How does the ECS know what component types a system is reading? Excellent question. Whenever you acquire an EntityQuery, a ComponentTypeHandle, or a ComponentLookup through SystemState the system tracks that and registers it. (There is some behind-the-scenes magic using AtomicSafetyHandle instances to ensure that the jobs debugger sees the same dependencies.) Using IJobEntity or similar abstractions does the same under the hood.

So let’s recap:

The ECS tracks which jobs read from or write to a component type by looking at what data the system could be using and then looking at the jobs scheduled by that system.
When you schedule two jobs in a system, the ECS cannot distinguish between those two jobs. They will get the same dependencies, and if you are not careful also be dependent on each-other (through the Dependency property).

Is this good?

Let’s consider a quick example. You have component types A, B, C, D. You have a system that schedules two jobs: Job 1 reads component A and job 2 reads B and writes C. From the ECS perspective, we just know that your system reads A, B and writes C. So before your system updates, the Dependency property is set to the combined job handles of “writers of A”, “writers of B”, and “readers and writers of C”. Job 1 now also depends on “writers of B” and “readers and writers of C”. Because you used implicit dependency management, job 2 now additionally also depends on job 1. After the update, the Dependency property is a job handle representing job 2, and we record that as a “reader of A”, “reader of B”, and “writer of C”. Now it turns out that unrelated component type D is read in a job that writes component type A. That job gets the “readers+writers of A” and “readers of D” as dependencies, which also happens to include the jobs that write to the unrelated component C. Maybe there is only a single entity with A and D but ten thousand with A and C. Should they be related now?

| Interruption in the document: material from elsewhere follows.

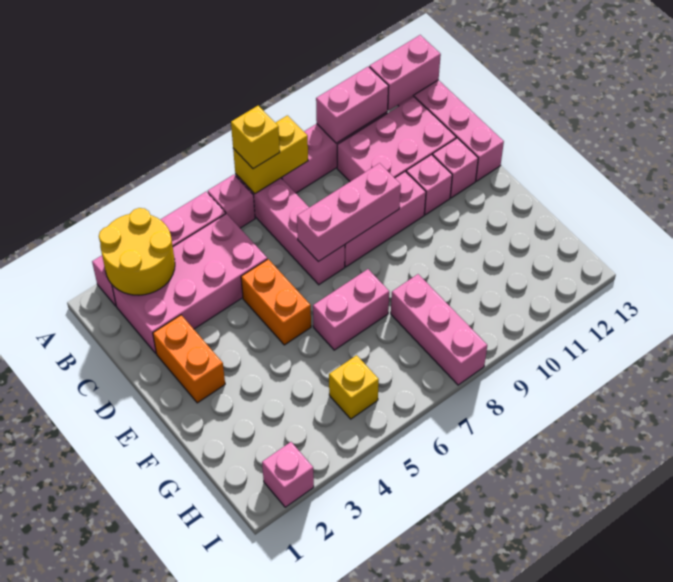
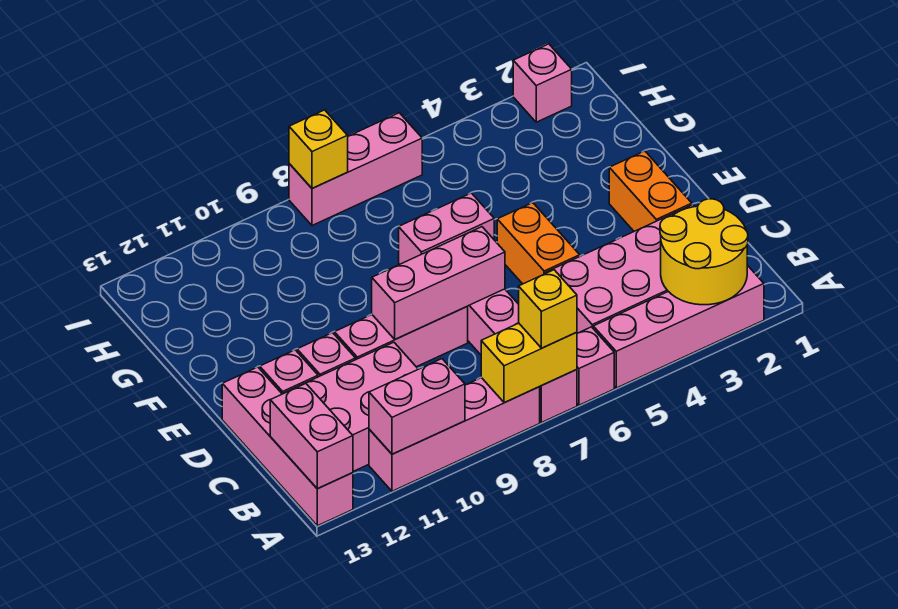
pink 1x2 brick [369,35,441,110] -> pink 1x2 brick turned to [270,384,353,489]
pink 1x3 brick [391,274,487,385] -> pink 1x3 brick turned to [289,113,422,225]
yellow 1x1 brick [329,355,379,419] -> yellow 1x1 brick moved to [289,110,348,188]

At scale, it is almost entirely impossible to avoid that everything depends on everything else, at least a little bit. Fundamentally, I believe that this approach to handling dependencies turned out to be wrong. It’s impossible to reason through these dependencies, and even with proper tooling (which Unity lacks), I would predict that the tool would just tell you “you’re screwed” in the form of a large, entangled graph. The ideas of “recombine components to drive behavior” and “handle dependencies on a component level” are incompatible. There are tons of other issues here as well: chunk fragmentation, archetype explosion, “help, adding a physics component to an entity affects rendering performance” and so on.

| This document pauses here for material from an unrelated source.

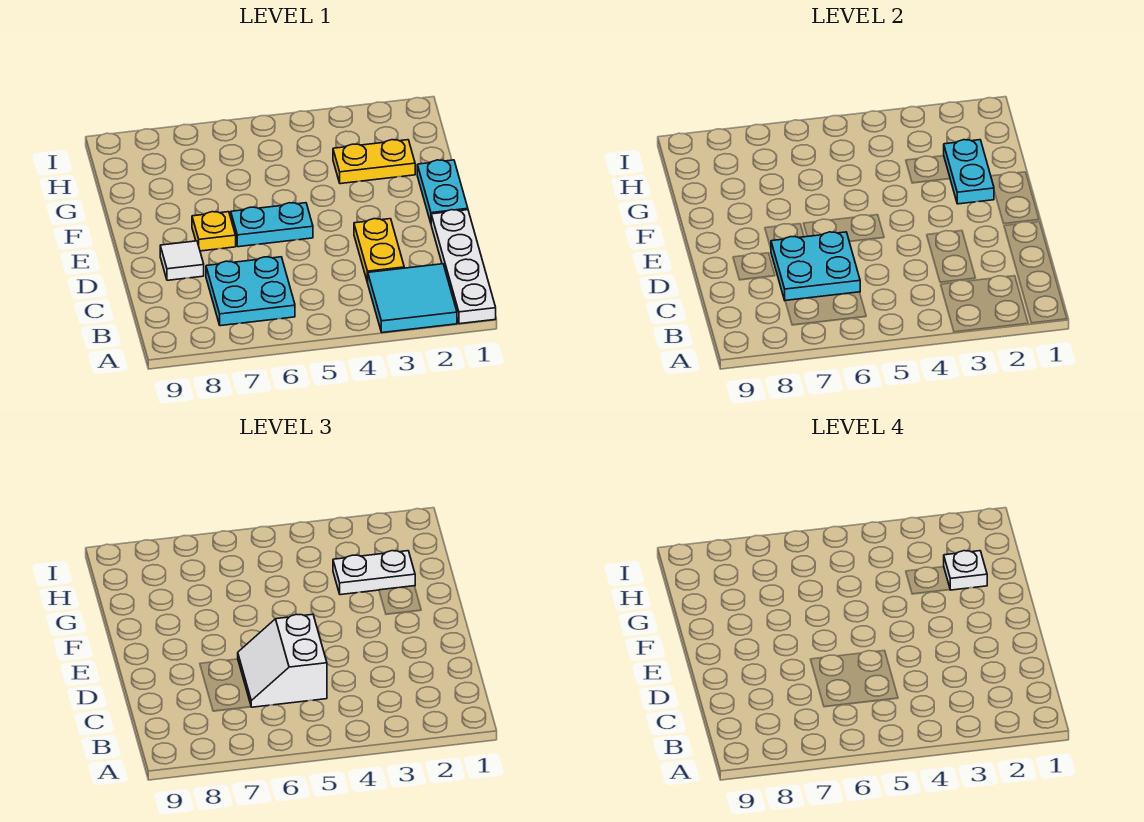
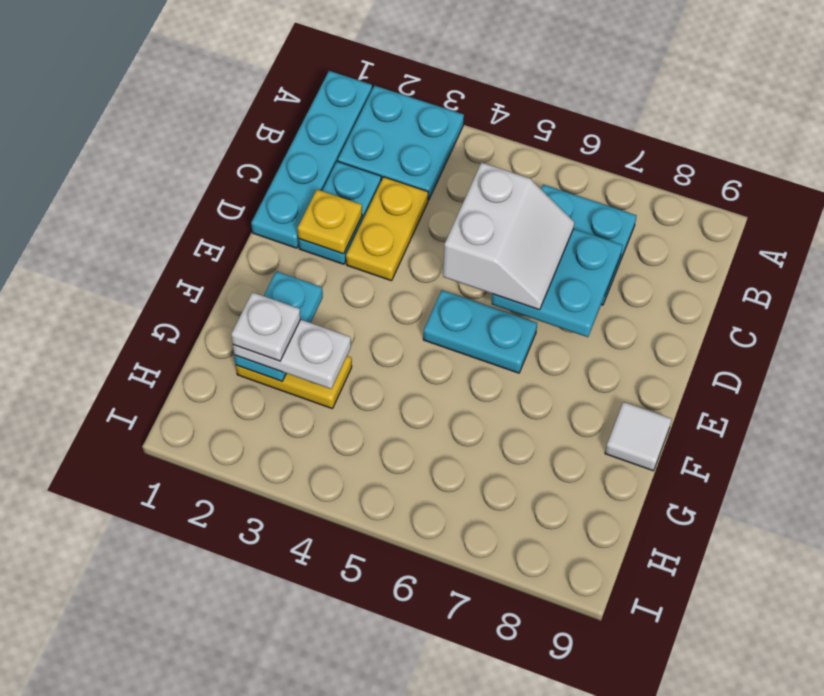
white 1x4 plate [431,210,496,324] -> cyan 1x4 plate [251,71,372,248]
cyan 2x2 tile [368,264,457,333] -> cyan 2x2 plate [338,86,464,200]
white 1x1 tile [160,241,204,280] -> white 1x1 tile moved to [605,402,672,471]
cyan 1x2 plate [417,160,468,223] -> cyan 1x2 plate moved to [298,161,381,264]
yellow 1x1 plate [192,212,236,251] -> yellow 1x1 plate moved to [298,190,362,254]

When I think of Unity’s ECS nowadays, the picture that comes to mind is that of soup: soup with long noodles that make it hard to eat without spilling. “Soup” is incidentally also the online-nickname of a friend who would likely agree on this. (Hi, Adam!) This is not to say that Unity’s ECS is not an improvement over game objects (I think it is!) but in terms of whether it is a good answer to multi-threading, the answer is a clear “no.”

But what is a good answer? Clearly, the “right” answer is that you should put all things into big arrays with handles to things and be super explicit about any sort of multi-threading. That’s a good answer if you can afford a team of experts who know exactly what they are doing. For a game engine like Unity, that is probably not the right answer. ECS does solve a bunch of problems: having a data model makes it simple to write generic tooling, and large parts of the programmer population want to think in terms of “things” instead of “bytes.” It might not be technically optimal, but it needs to serve other, non-technical requirements as well. A clear step forward in my book would be to stop archetype explosions and track jobs per archetype. The goal would be to isolate areas of the game as much as possible (“rockets never interact with toddlers”) and multi-thread that way. Oh, and have a very good answer to single-threaded code. Ideally, you want to move entire organizations worth of programmers onto different threads where they can pretend that they are single threaded. Until then my suggestion is: isolate your data, identify which parts of your game do not need to run in ECS and move them out, completely, and then multi-thread that.

And please let me know if in your game, toddler DO interact with rockets (peacefully). I’d love to see that game.